DATA LISTING
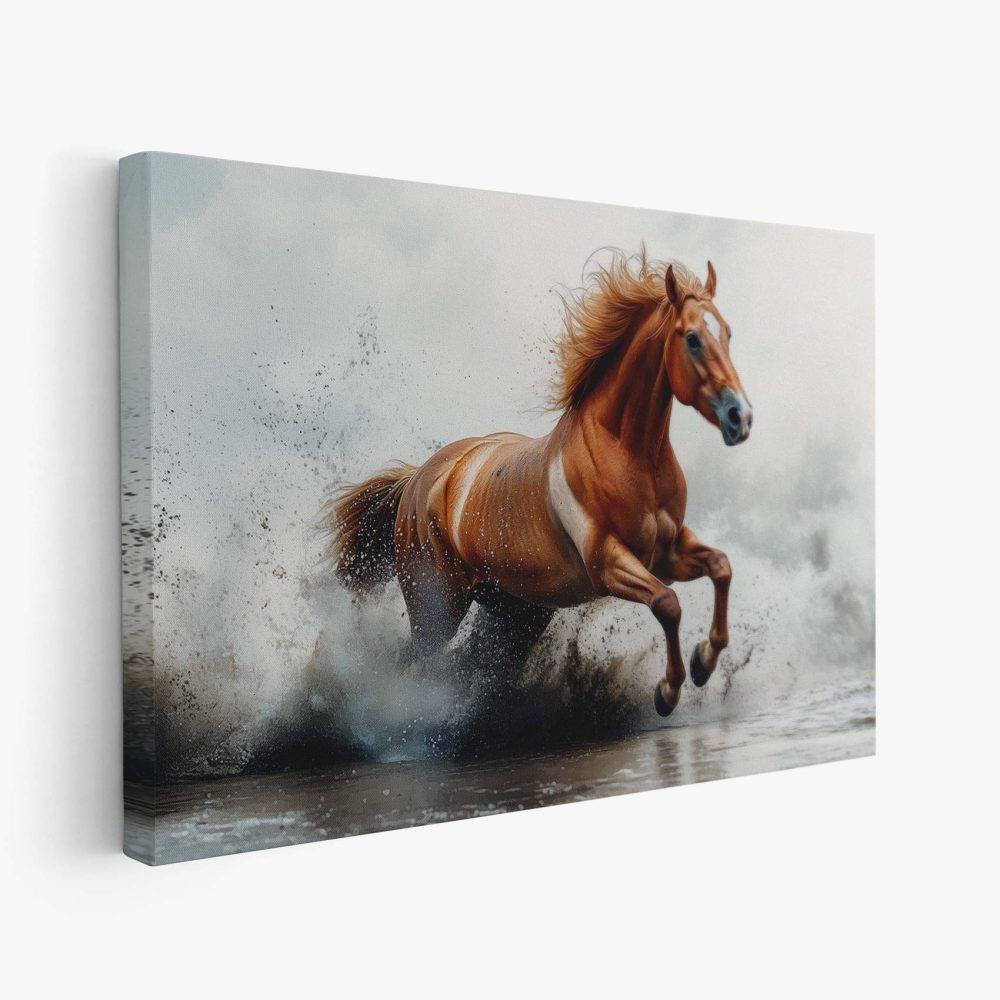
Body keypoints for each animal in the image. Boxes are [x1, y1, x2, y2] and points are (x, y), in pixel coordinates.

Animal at [323, 250, 752, 717]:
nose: (740, 417)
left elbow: (721, 567)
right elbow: (667, 604)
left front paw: (703, 662)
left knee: (471, 666)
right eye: (692, 338)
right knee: (414, 663)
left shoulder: (666, 554)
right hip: (436, 607)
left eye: (728, 333)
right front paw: (668, 690)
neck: (626, 451)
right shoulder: (608, 564)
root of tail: (418, 480)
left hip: (517, 613)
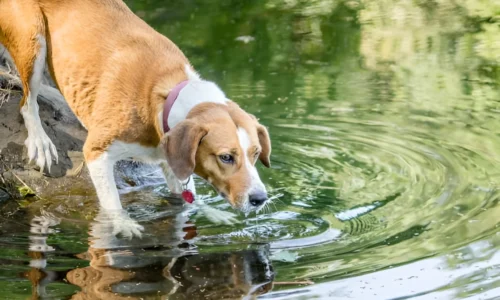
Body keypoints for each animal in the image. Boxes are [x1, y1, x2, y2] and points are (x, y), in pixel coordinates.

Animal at [0, 0, 272, 237]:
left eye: (256, 153)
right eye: (226, 157)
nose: (260, 199)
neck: (163, 97)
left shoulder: (170, 161)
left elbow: (186, 200)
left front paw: (209, 212)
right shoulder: (97, 153)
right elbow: (112, 201)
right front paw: (124, 224)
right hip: (33, 41)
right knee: (27, 102)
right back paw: (40, 140)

DIRECTIONS FOR THIS TASK
Could you copy, exactly and with no pictures, each line from the first one above to the line holding "neck: (163, 97)"?

EXPECTED ANSWER
Body keypoints for each animal in the image. Boxes are [x1, y1, x2, y2] and points are (x, y), in pixel coordinates.

Animal at [323, 250, 752, 717]:
nose: (740, 417)
left elbow: (721, 567)
right elbow: (667, 604)
left front paw: (703, 662)
left knee: (471, 666)
right eye: (692, 338)
right knee: (414, 663)
left shoulder: (666, 554)
right hip: (436, 607)
left eye: (728, 333)
right front paw: (668, 690)
neck: (626, 451)
right shoulder: (608, 564)
root of tail: (418, 480)
left hip: (517, 613)
Body keypoints for each animal in the image. Boxes are [x1, y1, x2, y2] and points are (x, y), in pixel coordinates.

Animal at [0, 0, 272, 237]:
left eye: (256, 153)
right eye: (226, 157)
nose: (260, 199)
neck: (163, 97)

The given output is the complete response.